Christian Ramirez, who was severely hampered by Atlanta’s wall after replacing Danladi, had plenty of chances that night against New York. Every attempt was thwarted by a quick and desperate Cosmos defense until the 90th minute when Justin Davis caught Ramirez on the run (6:25), delivering a ball just behind the final defender which Ramirez settled with one touch before sending it under Maurer and across the line for the match winner.

That finish made all the difference.

Darwin Quintero’s finishing could be the difference this season. Minnesota’s first Designated Player, known as ‘El Cientifico del Gol’ – The Scientist of the Goal – the Columbian forward is known for finding his way through tight spaces and beating defenders in the box. Check out these highlights from his 2016 season with Club America.

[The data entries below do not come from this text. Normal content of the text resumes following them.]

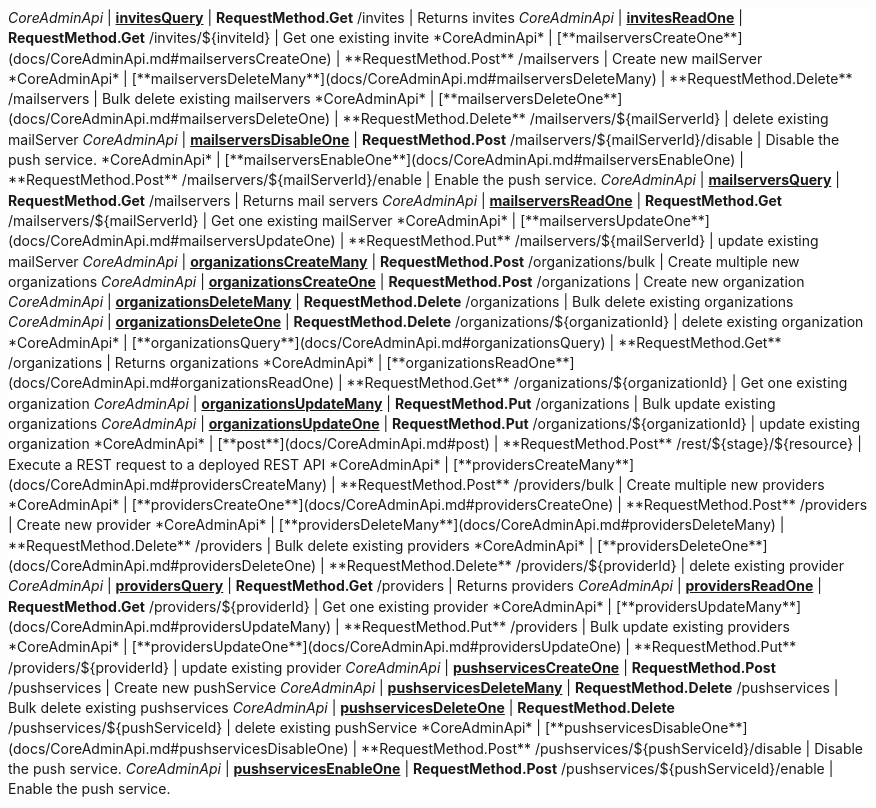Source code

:*CoreAdminApi* | [**invitesQuery**](docs/CoreAdminApi.md#invitesQuery) | **RequestMethod.Get** /invites | Returns invites
*CoreAdminApi* | [**invitesReadOne**](docs/CoreAdminApi.md#invitesReadOne) | **RequestMethod.Get** /invites/${inviteId} | Get one existing invite
*CoreAdminApi* | [**mailserversCreateOne**](docs/CoreAdminApi.md#mailserversCreateOne) | **RequestMethod.Post** /mailservers | Create new mailServer
*CoreAdminApi* | [**mailserversDeleteMany**](docs/CoreAdminApi.md#mailserversDeleteMany) | **RequestMethod.Delete** /mailservers | Bulk delete existing mailservers
*CoreAdminApi* | [**mailserversDeleteOne**](docs/CoreAdminApi.md#mailserversDeleteOne) | **RequestMethod.Delete** /mailservers/${mailServerId} | delete existing mailServer
*CoreAdminApi* | [**mailserversDisableOne**](docs/CoreAdminApi.md#mailserversDisableOne) | **RequestMethod.Post** /mailservers/${mailServerId}/disable | Disable the push service.
*CoreAdminApi* | [**mailserversEnableOne**](docs/CoreAdminApi.md#mailserversEnableOne) | **RequestMethod.Post** /mailservers/${mailServerId}/enable | Enable the push service.
*CoreAdminApi* | [**mailserversQuery**](docs/CoreAdminApi.md#mailserversQuery) | **RequestMethod.Get** /mailservers | Returns mail servers
*CoreAdminApi* | [**mailserversReadOne**](docs/CoreAdminApi.md#mailserversReadOne) | **RequestMethod.Get** /mailservers/${mailServerId} | Get one existing mailServer
*CoreAdminApi* | [**mailserversUpdateOne**](docs/CoreAdminApi.md#mailserversUpdateOne) | **RequestMethod.Put** /mailservers/${mailServerId} | update existing mailServer
*CoreAdminApi* | [**organizationsCreateMany**](docs/CoreAdminApi.md#organizationsCreateMany) | **RequestMethod.Post** /organizations/bulk | Create multiple new organizations
*CoreAdminApi* | [**organizationsCreateOne**](docs/CoreAdminApi.md#organizationsCreateOne) | **RequestMethod.Post** /organizations | Create new organization
*CoreAdminApi* | [**organizationsDeleteMany**](docs/CoreAdminApi.md#organizationsDeleteMany) | **RequestMethod.Delete** /organizations | Bulk delete existing organizations
*CoreAdminApi* | [**organizationsDeleteOne**](docs/CoreAdminApi.md#organizationsDeleteOne) | **RequestMethod.Delete** /organizations/${organizationId} | delete existing organization
*CoreAdminApi* | [**organizationsQuery**](docs/CoreAdminApi.md#organizationsQuery) | **RequestMethod.Get** /organizations | Returns organizations
*CoreAdminApi* | [**organizationsReadOne**](docs/CoreAdminApi.md#organizationsReadOne) | **RequestMethod.Get** /organizations/${organizationId} | Get one existing organization
*CoreAdminApi* | [**organizationsUpdateMany**](docs/CoreAdminApi.md#organizationsUpdateMany) | **RequestMethod.Put** /organizations | Bulk update existing organizations
*CoreAdminApi* | [**organizationsUpdateOne**](docs/CoreAdminApi.md#organizationsUpdateOne) | **RequestMethod.Put** /organizations/${organizationId} | update existing organization
*CoreAdminApi* | [**post**](docs/CoreAdminApi.md#post) | **RequestMethod.Post** /rest/${stage}/${resource} | Execute a REST request to a deployed REST API
*CoreAdminApi* | [**providersCreateMany**](docs/CoreAdminApi.md#providersCreateMany) | **RequestMethod.Post** /providers/bulk | Create multiple new providers
*CoreAdminApi* | [**providersCreateOne**](docs/CoreAdminApi.md#providersCreateOne) | **RequestMethod.Post** /providers | Create new provider
*CoreAdminApi* | [**providersDeleteMany**](docs/CoreAdminApi.md#providersDeleteMany) | **RequestMethod.Delete** /providers | Bulk delete existing providers
*CoreAdminApi* | [**providersDeleteOne**](docs/CoreAdminApi.md#providersDeleteOne) | **RequestMethod.Delete** /providers/${providerId} | delete existing provider
*CoreAdminApi* | [**providersQuery**](docs/CoreAdminApi.md#providersQuery) | **RequestMethod.Get** /providers | Returns providers
*CoreAdminApi* | [**providersReadOne**](docs/CoreAdminApi.md#providersReadOne) | **RequestMethod.Get** /providers/${providerId} | Get one existing provider
*CoreAdminApi* | [**providersUpdateMany**](docs/CoreAdminApi.md#providersUpdateMany) | **RequestMethod.Put** /providers | Bulk update existing providers
*CoreAdminApi* | [**providersUpdateOne**](docs/CoreAdminApi.md#providersUpdateOne) | **RequestMethod.Put** /providers/${providerId} | update existing provider
*CoreAdminApi* | [**pushservicesCreateOne**](docs/CoreAdminApi.md#pushservicesCreateOne) | **RequestMethod.Post** /pushservices | Create new pushService
*CoreAdminApi* | [**pushservicesDeleteMany**](docs/CoreAdminApi.md#pushservicesDeleteMany) | **RequestMethod.Delete** /pushservices | Bulk delete existing pushservices
*CoreAdminApi* | [**pushservicesDeleteOne**](docs/CoreAdminApi.md#pushservicesDeleteOne) | **RequestMethod.Delete** /pushservices/${pushServiceId} | delete existing pushService
*CoreAdminApi* | [**pushservicesDisableOne**](docs/CoreAdminApi.md#pushservicesDisableOne) | **RequestMethod.Post** /pushservices/${pushServiceId}/disable | Disable the push service.
*CoreAdminApi* | [**pushservicesEnableOne**](docs/CoreAdminApi.md#pushservicesEnableOne) | **RequestMethod.Post** /pushservices/${pushServiceId}/enable | Enable the push service.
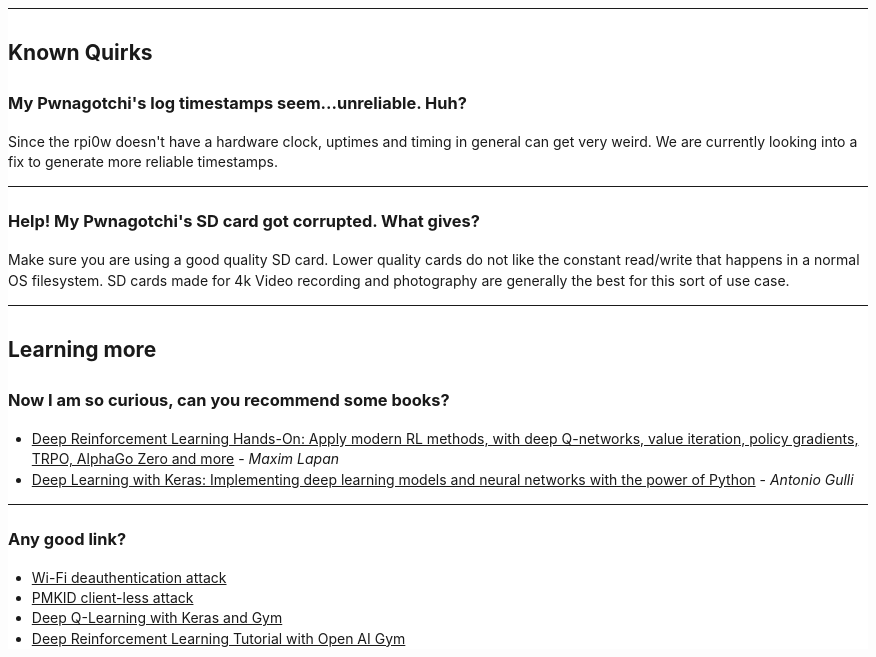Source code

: ---------
## **Known Quirks**
### My Pwnagotchi's log timestamps seem...unreliable. Huh?
Since the rpi0w doesn't have a hardware clock, uptimes and timing in general can get very weird. We are currently looking into a fix to generate more reliable timestamps.

---
### Help! My Pwnagotchi's SD card got corrupted. What gives?
Make sure you are using a good quality SD card. Lower quality cards do not like the constant read/write that happens in a normal OS filesystem. SD cards made for 4k Video recording and photography are generally the best for this sort of use case.

--------- 
## **Learning more** 
### Now I am so curious, can you recommend some books? 
- [Deep Reinforcement Learning Hands-On: Apply modern RL methods, with deep Q-networks, value iteration, policy gradients, TRPO, AlphaGo Zero and more](https://www.amazon.it/gp/product/B076H9VQH6/) - _Maxim Lapan_ 
- [Deep Learning with Keras: Implementing deep learning models and neural networks with the power of Python](https://www.amazon.it/gp/product/B06Y2YMRDW) - _Antonio Gulli_ 
 
--- 
### Any good link? 
- [Wi-Fi deauthentication attack](https://en.wikipedia.org/wiki/Wi-Fi_deauthentication_attack) 
- [PMKID client-less attack](https://www.evilsocket.net/2019/02/13/Pwning-WiFi-networks-with-bettercap-and-the-PMKID-client-less-attack/) 
- [Deep Q-Learning with Keras and Gym](https://keon.io/deep-q-learning/) 
- [Deep Reinforcement Learning Tutorial with Open AI Gym](https://towardsdatascience.com/deep-reinforcement-learning-tutorial-with-open-ai-gym-c0de4471f368)
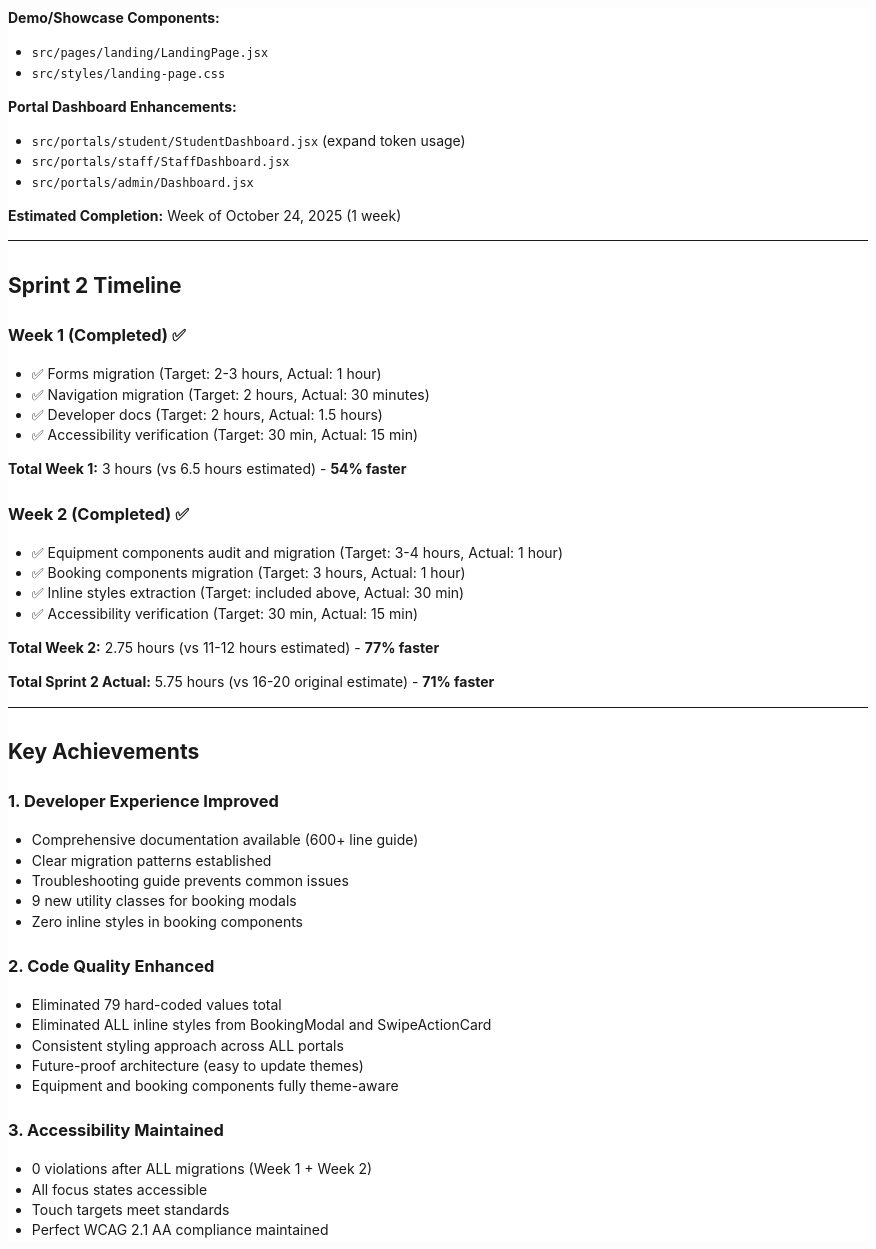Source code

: **Demo/Showcase Components:**
- `src/pages/landing/LandingPage.jsx`
- `src/styles/landing-page.css`

**Portal Dashboard Enhancements:**
- `src/portals/student/StudentDashboard.jsx` (expand token usage)
- `src/portals/staff/StaffDashboard.jsx`
- `src/portals/admin/Dashboard.jsx`

**Estimated Completion:** Week of October 24, 2025 (1 week)

---

## Sprint 2 Timeline

### Week 1 (Completed) ✅
- ✅ Forms migration (Target: 2-3 hours, Actual: 1 hour)
- ✅ Navigation migration (Target: 2 hours, Actual: 30 minutes)
- ✅ Developer docs (Target: 2 hours, Actual: 1.5 hours)
- ✅ Accessibility verification (Target: 30 min, Actual: 15 min)

**Total Week 1:** 3 hours (vs 6.5 hours estimated) - **54% faster**

### Week 2 (Completed) ✅
- ✅ Equipment components audit and migration (Target: 3-4 hours, Actual: 1 hour)
- ✅ Booking components migration (Target: 3 hours, Actual: 1 hour)
- ✅ Inline styles extraction (Target: included above, Actual: 30 min)
- ✅ Accessibility verification (Target: 30 min, Actual: 15 min)

**Total Week 2:** 2.75 hours (vs 11-12 hours estimated) - **77% faster**

**Total Sprint 2 Actual:** 5.75 hours (vs 16-20 original estimate) - **71% faster**

---

## Key Achievements

### 1. Developer Experience Improved
- Comprehensive documentation available (600+ line guide)
- Clear migration patterns established
- Troubleshooting guide prevents common issues
- 9 new utility classes for booking modals
- Zero inline styles in booking components

### 2. Code Quality Enhanced
- Eliminated 79 hard-coded values total
- Eliminated ALL inline styles from BookingModal and SwipeActionCard
- Consistent styling approach across ALL portals
- Future-proof architecture (easy to update themes)
- Equipment and booking components fully theme-aware

### 3. Accessibility Maintained
- 0 violations after ALL migrations (Week 1 + Week 2)
- All focus states accessible
- Touch targets meet standards
- Perfect WCAG 2.1 AA compliance maintained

At 1:50, Quintero is surrounding and shoots past two defenders and a keeper who are struggling to regain their footing after a messy clearance. This skill and composure in traffic would have been a huge asset for MNUFC last weekend versus Atlanta.

As for his work inside the 18, fast forward to 3:05, where four defenders in the box are focused on the attackers and the ball on the right wing. The Scientist sneaks through the center of the group unseen to receive the cross behind them and smashes the ball into the back of the net.

Quintero’s role as a withdrawn striker in those games would have made him a perfect fit in the Loons’ lineup against bunkered Atlanta. Sure, by now the 30-year old’s speed may be somewhat diminished, but he could make a more dependable target in the box for Ethan Finlay or Sam Nicholson than an injured Ramirez or the speedy but tactically-deficient Danladi.

The Scientist’s debut depends on the arrival of his visa paperwork, but rumors point to sometime in April. Whenever that is, Quintero is sure to add more intrigue for fans frustrated by the Loons’ last showing.